Institute of Toxicology, University Medical Center of the Johannes Gutenberg University, Mainz, Germany.
Mutat Res. 2009 Nov 2;670(1-2):32-41. doi: 10.1016/j.mrfmmm.2009.07.002. Epub 2009 Jul 16.
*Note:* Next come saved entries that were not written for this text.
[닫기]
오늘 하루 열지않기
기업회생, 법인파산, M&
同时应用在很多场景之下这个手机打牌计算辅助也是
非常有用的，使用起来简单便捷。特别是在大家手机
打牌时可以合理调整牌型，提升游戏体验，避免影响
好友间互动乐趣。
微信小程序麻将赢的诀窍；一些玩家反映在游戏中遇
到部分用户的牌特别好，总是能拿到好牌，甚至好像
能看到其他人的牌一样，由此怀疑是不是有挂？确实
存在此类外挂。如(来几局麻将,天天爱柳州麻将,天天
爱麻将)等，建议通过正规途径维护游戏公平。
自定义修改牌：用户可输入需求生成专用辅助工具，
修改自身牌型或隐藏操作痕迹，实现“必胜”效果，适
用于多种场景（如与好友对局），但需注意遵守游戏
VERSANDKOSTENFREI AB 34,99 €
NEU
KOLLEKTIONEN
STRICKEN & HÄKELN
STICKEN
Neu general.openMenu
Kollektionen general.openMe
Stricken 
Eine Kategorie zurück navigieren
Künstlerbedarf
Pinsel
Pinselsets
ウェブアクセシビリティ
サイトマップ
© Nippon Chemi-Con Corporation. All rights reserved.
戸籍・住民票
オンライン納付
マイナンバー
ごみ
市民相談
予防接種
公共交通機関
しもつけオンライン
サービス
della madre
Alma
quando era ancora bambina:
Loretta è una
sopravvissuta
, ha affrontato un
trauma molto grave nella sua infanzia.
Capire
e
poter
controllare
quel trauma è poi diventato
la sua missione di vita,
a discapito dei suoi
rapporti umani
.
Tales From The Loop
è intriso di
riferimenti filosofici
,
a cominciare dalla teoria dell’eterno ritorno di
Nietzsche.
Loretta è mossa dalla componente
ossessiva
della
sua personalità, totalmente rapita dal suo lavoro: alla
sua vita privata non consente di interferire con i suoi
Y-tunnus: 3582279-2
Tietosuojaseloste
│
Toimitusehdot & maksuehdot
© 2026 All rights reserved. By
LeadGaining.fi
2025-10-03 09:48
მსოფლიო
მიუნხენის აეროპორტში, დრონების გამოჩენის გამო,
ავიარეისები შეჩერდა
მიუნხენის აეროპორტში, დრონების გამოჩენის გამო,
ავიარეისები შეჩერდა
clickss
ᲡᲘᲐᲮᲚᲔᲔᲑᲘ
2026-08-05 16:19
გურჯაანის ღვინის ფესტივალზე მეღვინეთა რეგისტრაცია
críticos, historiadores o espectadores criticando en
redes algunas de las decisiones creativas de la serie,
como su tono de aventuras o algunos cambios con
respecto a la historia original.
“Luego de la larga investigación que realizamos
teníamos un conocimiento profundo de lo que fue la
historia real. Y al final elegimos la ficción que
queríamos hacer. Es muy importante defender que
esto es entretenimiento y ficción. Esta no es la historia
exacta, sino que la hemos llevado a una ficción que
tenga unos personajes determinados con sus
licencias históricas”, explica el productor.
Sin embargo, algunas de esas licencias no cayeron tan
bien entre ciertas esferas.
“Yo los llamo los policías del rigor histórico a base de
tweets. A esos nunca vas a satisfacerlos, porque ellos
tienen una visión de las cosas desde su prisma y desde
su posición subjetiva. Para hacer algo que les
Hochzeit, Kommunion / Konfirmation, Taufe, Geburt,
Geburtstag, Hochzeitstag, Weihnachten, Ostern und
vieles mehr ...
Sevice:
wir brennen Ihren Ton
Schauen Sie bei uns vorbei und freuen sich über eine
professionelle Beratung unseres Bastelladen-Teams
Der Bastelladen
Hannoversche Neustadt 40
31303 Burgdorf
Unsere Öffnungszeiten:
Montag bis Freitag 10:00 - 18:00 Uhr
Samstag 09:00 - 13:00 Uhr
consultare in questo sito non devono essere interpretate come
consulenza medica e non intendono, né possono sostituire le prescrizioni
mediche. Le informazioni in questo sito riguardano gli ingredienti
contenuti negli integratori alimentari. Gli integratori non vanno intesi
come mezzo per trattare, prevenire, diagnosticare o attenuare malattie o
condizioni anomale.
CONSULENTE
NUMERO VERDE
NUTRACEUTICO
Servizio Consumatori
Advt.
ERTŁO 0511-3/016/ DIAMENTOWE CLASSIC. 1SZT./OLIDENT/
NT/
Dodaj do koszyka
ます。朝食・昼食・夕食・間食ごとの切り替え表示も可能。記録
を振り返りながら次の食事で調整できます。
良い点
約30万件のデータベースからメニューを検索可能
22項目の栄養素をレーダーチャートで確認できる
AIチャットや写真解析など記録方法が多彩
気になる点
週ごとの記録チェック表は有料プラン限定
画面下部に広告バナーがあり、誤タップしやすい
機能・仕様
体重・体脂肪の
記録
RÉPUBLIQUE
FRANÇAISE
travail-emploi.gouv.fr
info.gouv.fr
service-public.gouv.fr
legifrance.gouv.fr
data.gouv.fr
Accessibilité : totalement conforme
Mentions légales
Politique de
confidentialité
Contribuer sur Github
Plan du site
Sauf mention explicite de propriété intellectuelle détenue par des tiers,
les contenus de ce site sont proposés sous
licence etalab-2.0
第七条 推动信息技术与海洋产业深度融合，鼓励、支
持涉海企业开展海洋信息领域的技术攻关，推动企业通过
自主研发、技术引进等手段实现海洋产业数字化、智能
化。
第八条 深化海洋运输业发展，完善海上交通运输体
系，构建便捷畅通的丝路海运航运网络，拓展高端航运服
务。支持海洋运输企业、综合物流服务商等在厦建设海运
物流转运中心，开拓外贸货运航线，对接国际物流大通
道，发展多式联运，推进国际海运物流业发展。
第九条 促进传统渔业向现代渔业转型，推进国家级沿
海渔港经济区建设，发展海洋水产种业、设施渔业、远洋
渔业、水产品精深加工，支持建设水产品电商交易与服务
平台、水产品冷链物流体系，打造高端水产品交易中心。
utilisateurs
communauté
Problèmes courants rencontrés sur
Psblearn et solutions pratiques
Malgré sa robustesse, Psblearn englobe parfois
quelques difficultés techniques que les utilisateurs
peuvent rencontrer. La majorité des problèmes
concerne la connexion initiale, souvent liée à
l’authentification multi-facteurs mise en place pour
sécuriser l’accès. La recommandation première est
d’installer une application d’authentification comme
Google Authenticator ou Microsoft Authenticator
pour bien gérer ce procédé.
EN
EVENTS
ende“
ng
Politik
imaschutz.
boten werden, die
The present study aimed at elucidating mechanisms dictating cell death triggered by cisplatin-induced DNA damage. We show that CL-V5B hamster mutant cells, a derivative of V79B, are hypersensitive to cisplatin-induced apoptotic death. CL-V5B cells are characterized by attenuated cisplatin-induced early (2-6 h) stress response, such as phosphorylation of stress-activated protein kinases (SAPK/JNK), ATM and Rad3-related (ATR) protein kinase, histone H2AX and checkpoint kinase-1 (Chk-1). Human FANCC cells also showed a reduced phosphorylation of H2AX and SAPK/JNK at early time point after cisplatin treatment. This was not the case for BRCA2-defective VC-8 hamster cells, indicating that the FA core complex, rather than its downstream elements, is involved in early damage response. The alleviated early response of CL-V5B cells is not due to a general dysfunction in ATM/ATR-regulated signaling. It is rather due to a reduced formation of primary cisplatin-DNA adducts in the hypersensitive mutant as shown by analysis of DNA platination, DNA intra- and interstrand crosslink formation and DNA replication blockage. Despite of lower initial DNA damage and attenuated early DNA damage response (DDR), CL-V5B cells are characterized by an excessive G2/M arrest as well as an elevated frequency of DNA double-strand breaks (DSB) and chromosomal aberrations (CA) at late times (16-24h) after cisplatin exposure. This indicates that error-prone processing of cisplatin-induced lesions, notably interstrand crosslinks (ICL), and the formation of secondary DNA lesions (i.e. DSB), results in a powerful delayed DNA damage response and massive pro-apoptotic signaling in CL-V5B cells. The data provide an example that the initial level of cisplatin-DNA adducts and the corresponding early DNA damage response do not necessarily predict the outcome of cisplatin treatment. Rather, the accuracy of DNA damage processing and late checkpoint control mechanisms determine the extent of cell death triggered by cisplatin-induced DNA lesions.
本研究旨在阐明顺铂诱导的 DNA 损伤引发细胞死亡的机制。我们发现,CL-V5B 仓鼠突变细胞(V79B 的衍生物)对顺铂诱导的凋亡性死亡非常敏感。CL-V5B 细胞的特征是减弱了顺铂诱导的早期(2-6 小时)应激反应,如应激激活蛋白激酶(SAPK/JNK)、ATM 和 Rad3 相关(ATR)蛋白激酶、组蛋白 H2AX 和检查点激酶-1(Chk-1)的磷酸化。人 FANCC 细胞在用顺铂处理后早期也表现出 H2AX 和 SAPK/JNK 磷酸化减少。BRCA2 缺陷的 VC-8 仓鼠细胞则并非如此,这表明 FA 核心复合物而非其下游元件参与了早期损伤反应。CL-V5B 细胞早期反应的缓解并不是由于 ATM/ATR 调节信号的一般功能障碍。相反,如通过 DNA 铂化分析、DNA 链内和链间交联形成以及 DNA 复制阻滞所表明的,在超敏突变体中形成的初级顺铂-DNA 加合物减少。尽管初始 DNA 损伤较低且早期 DNA 损伤反应(DDR)减弱,但 CL-V5B 细胞的特征是 G2/M 期阻滞过度,以及在顺铂暴露后晚期(16-24 小时)出现 DNA 双链断裂(DSB)和染色体畸变(CA)的频率升高。这表明,顺铂诱导损伤的易错处理,特别是链间交联(ICL)的形成,以及次级 DNA 损伤(即 DSB)的形成,导致 CL-V5B 细胞中强大的延迟 DNA 损伤反应和大量促凋亡信号。这些数据提供了一个例子,即顺铂-DNA 加合物的初始水平和相应的早期 DNA 损伤反应不一定能预测顺铂治疗的结果。相反,DNA 损伤处理的准确性和晚期检查点控制机制决定了顺铂诱导的 DNA 损伤引发细胞死亡的程度。